■ **Materials provided**:
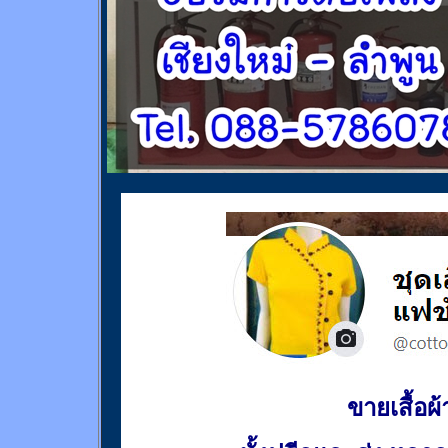
ขายเสื้อผ้า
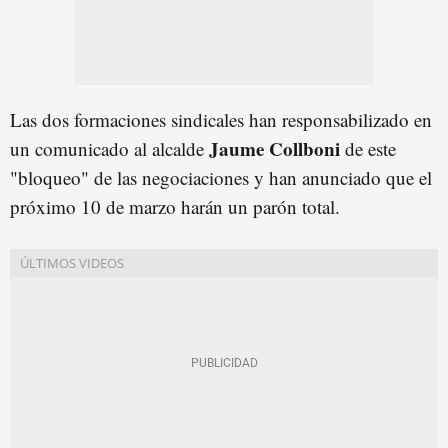
Las dos formaciones sindicales han responsabilizado en
Jaume Collboni
un comunicado al alcalde
de este
"bloqueo" de las negociaciones y han anunciado que el
próximo 10 de marzo harán un parón total.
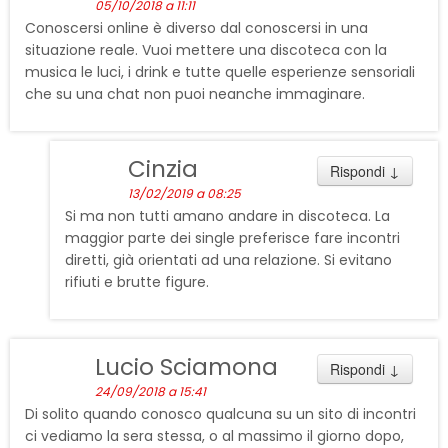
05/10/2018 a 11:11
Conoscersi online è diverso dal conoscersi in una
situazione reale. Vuoi mettere una discoteca con la
musica le luci, i drink e tutte quelle esperienze sensoriali
che su una chat non puoi neanche immaginare.
Cinzia
Rispondi
↓
13/02/2019 a 08:25
Si ma non tutti amano andare in discoteca. La
maggior parte dei single preferisce fare incontri
diretti, già orientati ad una relazione. Si evitano
rifiuti e brutte figure.
Lucio Sciamona
Rispondi
↓
24/09/2018 a 15:41
Di solito quando conosco qualcuna su un sito di incontri
ci vediamo la sera stessa, o al massimo il giorno dopo,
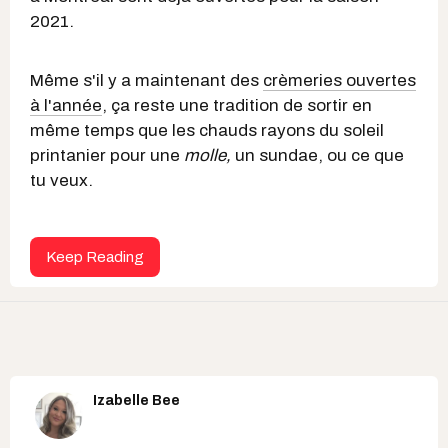
2021.
Même s'il y a maintenant des
crèmeries ouvertes
à l'année
, ça reste une tradition de sortir en
même temps que les chauds rayons du soleil
printanier pour une
molle,
un sundae, ou ce que
tu veux.
Keep Reading
Izabelle Bee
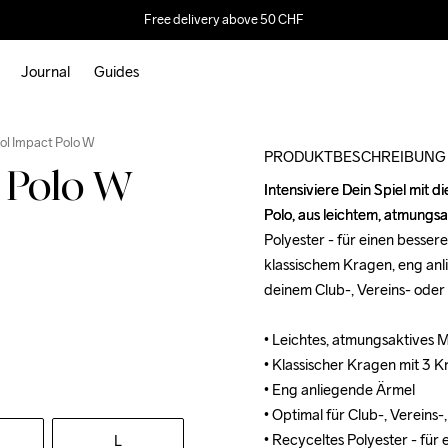
Free delivery above 50 CHF
Journal
Guides
Outlet
ol Impact Polo W
PRODUKTBESCHREIBUNG
 Polo W
Intensiviere Dein Spiel mit 
Intensiviere Dein Spiel mit 
Polo, aus leichtem, atmungs
Polo, aus leichtem, atmungs
Polyester - für einen besse
Polyester - für einen besse
klassischem Kragen, eng anli
klassischem Kragen, eng anli
deinem Club-, Vereins- oder
deinem Club-, Vereins- oder
• Leichtes, atmungsaktives Ma
• Leichtes, atmungsaktives Ma
• Klassischer Kragen mit 3 K
• Klassischer Kragen mit 3 K
• Eng anliegende Ärmel

• Eng anliegende Ärmel

• Optimal für Club-, Vereins
• Optimal für Club-, Vereins
• Recyceltes Polyester - fü
• Recyceltes Polyester - fü
L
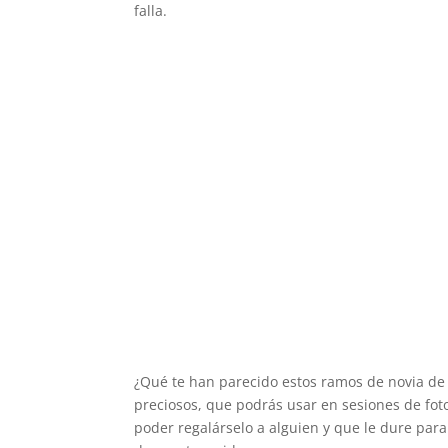
falla.
¿Qué te han parecido estos ramos de novia de
preciosos, que podrás usar en sesiones de fot
poder regalárselo a alguien y que le dure para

■ **Your instructions**: Leaving the pictures aside, transcribe only the lines from the one containing "Même s'il y a maintenant des" to the final line of the listing above, inclusive, exactly as they appear.

■ **Problem solution**:
Même s'il y a maintenant des
crèmeries ouvertes
à l'année
, ça reste une tradition de sortir en
même temps que les chauds rayons du soleil
printanier pour une
molle,
un sundae, ou ce que
tu veux.
Keep Reading
Izabelle Bee
Free delivery above 50 CHF
Journal
Guides
Outlet
ol Impact Polo W
PRODUKTBESCHREIBUNG
 Polo W
Intensiviere Dein Spiel mit 
Intensiviere Dein Spiel mit 
Polo, aus leichtem, atmungs
Polo, aus leichtem, atmungs
Polyester - für einen besse
Polyester - für einen besse
klassischem Kragen, eng anli
klassischem Kragen, eng anli
deinem Club-, Vereins- oder
deinem Club-, Vereins- oder
• Leichtes, atmungsaktives Ma
• Leichtes, atmungsaktives Ma
• Klassischer Kragen mit 3 K
• Klassischer Kragen mit 3 K
• Eng anliegende Ärmel

• Eng anliegende Ärmel

• Optimal für Club-, Vereins
• Optimal für Club-, Vereins
• Recyceltes Polyester - fü
• Recyceltes Polyester - fü
L
falla.
¿Qué te han parecido estos ramos de novia de
preciosos, que podrás usar en sesiones de fot
poder regalárselo a alguien y que le dure para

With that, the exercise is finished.